Top of Input
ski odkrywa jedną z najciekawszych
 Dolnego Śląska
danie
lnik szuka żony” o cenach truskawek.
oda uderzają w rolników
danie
Bottom of Input
__What is needed__. For this exercise, please copy exactly the lines from the one holding "Dolnego Śląska" through the end of the records, the first and last included.

__Written reply__.
 Dolnego Śląska
danie
lnik szuka żony” o cenach truskawek.
oda uderzają w rolników
danie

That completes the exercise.